Rabellino Martin, Chiabrando Juan Guido, Garagoli Fernando, Abraham Foscolo María Marta, Fleitas María de Los Milagros, Chas José, Caro Vanesa Di, Bluro Ignacio Martin, Shinzato Sergio
Departamento de Angiografía Digital, Hospital Italiano de Buenos Aires. Buenos Aires, Argentina. Departamento de Angiografía Digital Hospital Italiano de Buenos Aires Buenos Aires Argentina.
Departamento de Cardiología, Hospital Italiano de Buenos Aires. Buenos Aires, Argentina. Departamento de Cardiología Hospital Italiano de Buenos Aires Buenos Aires Argentina.
Arch Peru Cardiol Cir Cardiovasc. 2024 Mar 19;5(1):22-28. doi: 10.47487/apcyccv.v5i1.346. eCollection 2024 Jan-Mar.
Almost half of endovascular aortic aneurysm repair (EVAR) procedures are performed in hostile anatomy, increasing the risk of procedure related complications such as type IA endoleaks, which may be prevented with the chimney technique in EVAR (ChEVAR). Our aim is to describe the differential characteristics between EVAR in favorable anatomy and ChEVAR in hostile necks.
A cohort of patients with infrarenal abdominal aortic aneurysms (AAA) that were treated with EVAR or ChEVAR were included. The primary outcome was the incidence of type IA endoleak.
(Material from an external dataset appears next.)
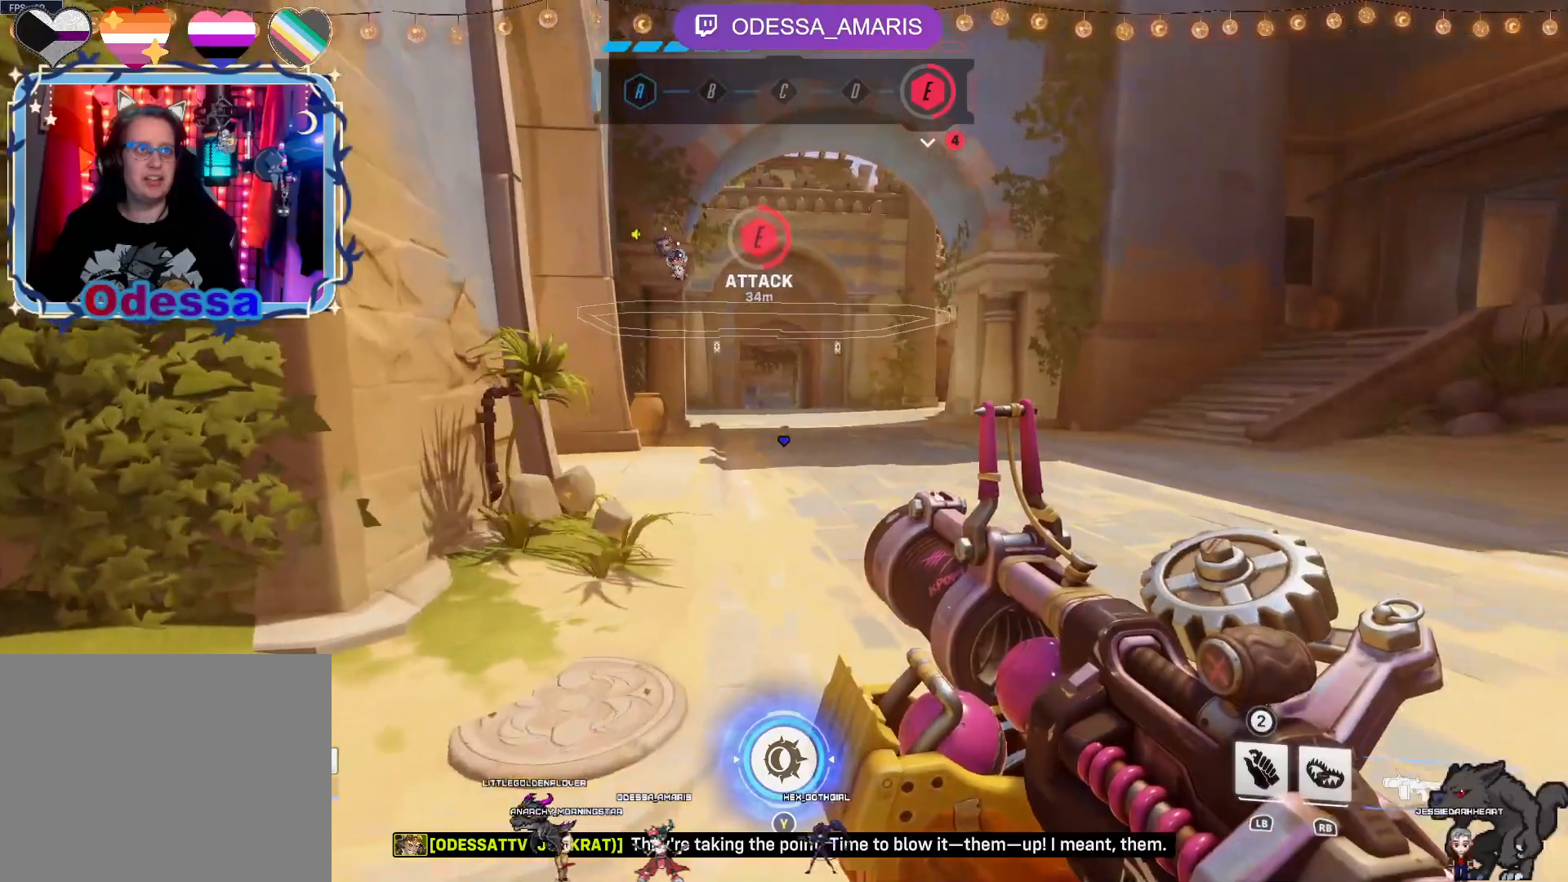
{"buttons": [], "left_stick": "right", "right_stick": "center", "events": [[17, "left_stick", "up"], [33, "right_stick", "center"], [417, "left_stick", "right"]]}
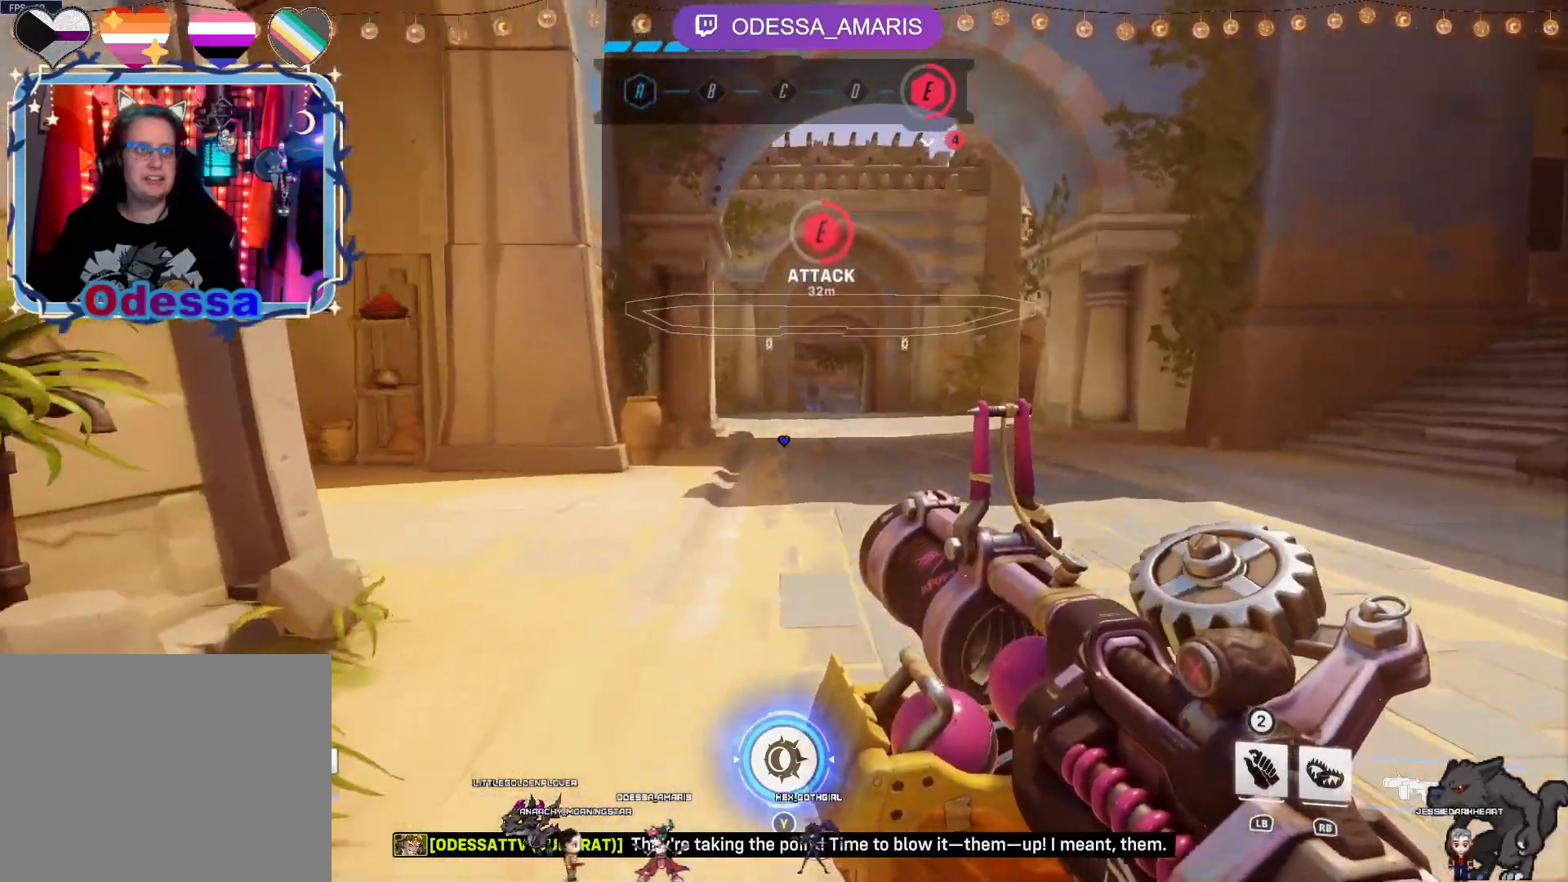
{"buttons": [], "left_stick": "right", "right_stick": "left", "events": [[467, "right_stick", "left"]]}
Secondary outcomes were the rate of chimney occlusion, reintervention, migration, rupture, acute limb ischemia, sac growth, and aneurysm-related mortality during the follow-up period.
. With a median follow-up of 11.5 months, 79 patients were treated with EVAR and 21 with ChEVAR. The overall age was 76.49 ± 7.32 years old, and 82% were male. The ChEVAR cohort had a higher prevalence of tobacco use than the EVAR cohort (38.1% vs. 17.7%, p = 0.041), and a shorter neck (7.88 mm ± 5.73 vs 36.28 mm ± 13.73, p<0.001). There were no differences in type IA endoleak incidence between the groups (a single endoleak type IA in the EVAR group, p = 0.309). One patient experienced an asymptomatic chimney occlusion in the ChEVAR group, and another patient required a reintervention due to chimney occlusion. Sac regression and reinterventions were not different between groups. There were no migration, rupture, acute limb ischemia, or aneurysm-related mortality events.
. In patients with abdominal aortic aneurysms, ChEVAR in hostile necks had similar event rates to EVAR in favorable necks.
几乎一半的血管腔内主动脉瘤修复术(EVAR)是在复杂解剖结构中进行的,这增加了与手术相关并发症的风险,如IA型内漏,而在EVAR(ChEVAR)中采用烟囱技术可能预防此类并发症。我们的目的是描述在有利解剖结构下的EVAR与在复杂颈部的ChEVAR之间的差异特征。
纳入一组接受EVAR或ChEVAR治疗的肾下腹主动脉瘤(AAA)患者。主要结局是IA型内漏的发生率。次要结局是随访期间烟囱闭塞、再次干预、移位、破裂、急性肢体缺血、瘤囊增大及动脉瘤相关死亡率。
中位随访11.5个月,79例患者接受了EVAR治疗,21例接受了ChEVAR治疗。总体年龄为76.49±7.32岁,82%为男性。ChEVAR队列中吸烟的患病率高于EVAR队列(38.1%对17.7%,p = 0.041),且颈部较短(7.88 mm±5.73对36.28 mm±13.73,p<0.001)。两组间IA型内漏发生率无差异(EVAR组有1例IA型内漏,p = 0.309)。ChEVAR组有1例患者出现无症状烟囱闭塞,另1例患者因烟囱闭塞需要再次干预。两组间瘤囊缩小和再次干预情况无差异。未发生移位、破裂、急性肢体缺血或动脉瘤相关死亡事件。
在腹主动脉瘤患者中,复杂颈部的ChEVAR与有利颈部的EVAR的事件发生率相似。